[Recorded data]
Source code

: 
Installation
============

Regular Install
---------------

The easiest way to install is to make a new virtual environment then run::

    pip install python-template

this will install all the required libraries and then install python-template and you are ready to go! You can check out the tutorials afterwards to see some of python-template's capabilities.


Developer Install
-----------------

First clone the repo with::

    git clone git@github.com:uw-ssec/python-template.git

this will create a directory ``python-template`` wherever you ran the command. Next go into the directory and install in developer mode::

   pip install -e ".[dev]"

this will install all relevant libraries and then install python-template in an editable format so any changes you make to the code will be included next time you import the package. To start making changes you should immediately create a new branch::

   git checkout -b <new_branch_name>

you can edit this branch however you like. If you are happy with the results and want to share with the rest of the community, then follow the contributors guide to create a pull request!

What is expected: Copy whichever lines of the records above contain the word "clone".

Answer to this problem:
First clone the repo with::
    git clone git@github.com:uw-ssec/python-template.git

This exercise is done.